**Apply what you read**.
A. Repeat word for word the part of the 2004 Ykkönen article that opens with the words containing "Finnish League Division" and closes with "system, in 2004.".
B. Pick up the 2004 Ykkönen article after its last sentence and continue it.

**Document passage**.

=======

Finnish League Division 1
- Season: 2004

= 2004 Ykkönen =

League tables for teams participating in Ykkönen, the second tier of the Finnish Soccer League system, in 2004.

==League table==

| Pos | Team | Pld | W | D | L | GF | GA | GD | Pts | Promotion or relegation |
| 1 | KuPS (C, P) | 26 | 16 | 6 | 4 | 51 | 22 | +29 | 54 | Promotion to Veikkausliiga |
| 2 | IFK Mariehamn (P) | 26 | 16 | 2 | 8 | 52 | 32 | +20 | 50 | Qualification to Promotion playoffs |
| 3 | FC Honka | 26 | 13 | 4 | 9 | 55 | 38 | +17 | 43 |  |
| 4 | FC Viikingit | 26 | 11 | 9 | 6 | 40 | 33 | +7 | 42 |
| 5 | AC Oulu | 26 | 10 | 9 | 7 | 39 | 33 | +6 | 39 |
| 6 | VPS | 26 | 11 | 6 | 9 | 32 | 26 | +6 | 39 |
| 7 | MP | 26 | 9 | 11 | 6 | 46 | 40 | +6 | 38 |
| 8 | Rakuunat | 26 | 10 | 8 | 8 | 39 | 36 | +3 | 38 |
| 9 | PP-70 | 26 | 9 | 8 | 9 | 36 | 30 | +6 | 35 |
| 10 | P-Iirot | 26 | 10 | 5 | 11 | 34 | 43 | −9 | 35 |
| 11 | VG-62 (O) | 26 | 9 | 6 | 11 | 34 | 40 | −6 | 33 | Qualification to Relegation playoffs |
| 12 | Närpes Kraft (R) | 26 | 6 | 6 | 14 | 37 | 47 | −10 | 24 |
| 13 | FC Kuusankoski (R) | 26 | 4 | 6 | 16 | 28 | 54 | −26 | 18 | Relegation to Kakkonen |
| 14 | GBK (R) | 26 | 3 | 4 | 19 | 26 | 75 | −49 | 13 |

===Promotion play-offs===
Jazz Pori as 13th placed team in the 2004 Veikkausliiga and MIFK Mariehamn as runners-up of the 2004 Ykkönen competed in a two-legged play-off for a place in the Veikkausliiga. MIFK won the play-offs 3–2 on aggregate and were promoted to the Veikkausliiga.

=======

**Study material**.
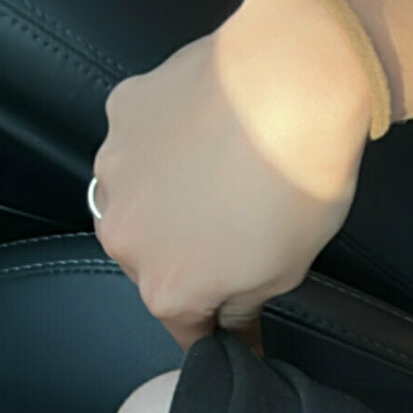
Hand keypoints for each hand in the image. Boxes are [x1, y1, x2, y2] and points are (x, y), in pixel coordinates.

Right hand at [90, 0, 373, 354]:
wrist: (293, 83)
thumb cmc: (297, 179)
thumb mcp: (284, 272)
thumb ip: (242, 307)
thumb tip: (233, 325)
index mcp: (166, 288)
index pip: (186, 328)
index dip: (215, 324)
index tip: (234, 318)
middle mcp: (125, 234)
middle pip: (152, 264)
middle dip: (187, 257)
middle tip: (235, 233)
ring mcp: (115, 168)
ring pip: (137, 202)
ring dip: (168, 200)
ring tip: (221, 178)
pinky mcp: (122, 112)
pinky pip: (139, 144)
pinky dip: (165, 147)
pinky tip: (205, 136)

=======

**Answers to the exercise**.
A.
Finnish League Division 1
- Season: 2004

= 2004 Ykkönen =

League tables for teams participating in Ykkönen, the second tier of the Finnish Soccer League system, in 2004.

B.
MIFK Mariehamn - Jazz Pori 1-0

Jazz Pori - MIFK Mariehamn 2-2

===Relegation play-offs===
OLS Oulu - VG-62 Naantali 0-1

VG-62 Naantali - OLS Oulu 3-1

KPV Kokkola - Kraft Närpes 1-1

Kraft Närpes - KPV Kokkola 1-1 aet., 1-4 pen.

KPV Kokkola (formerly also KPV-J Kokkola) were promoted to the Ykkönen and Kraft Närpes relegated to the Kakkonen. KPV Kokkola won 4–1 on penalties.

VG-62 Naantali remained in the Ykkönen after beating OLS Oulu 4–1 on aggregate.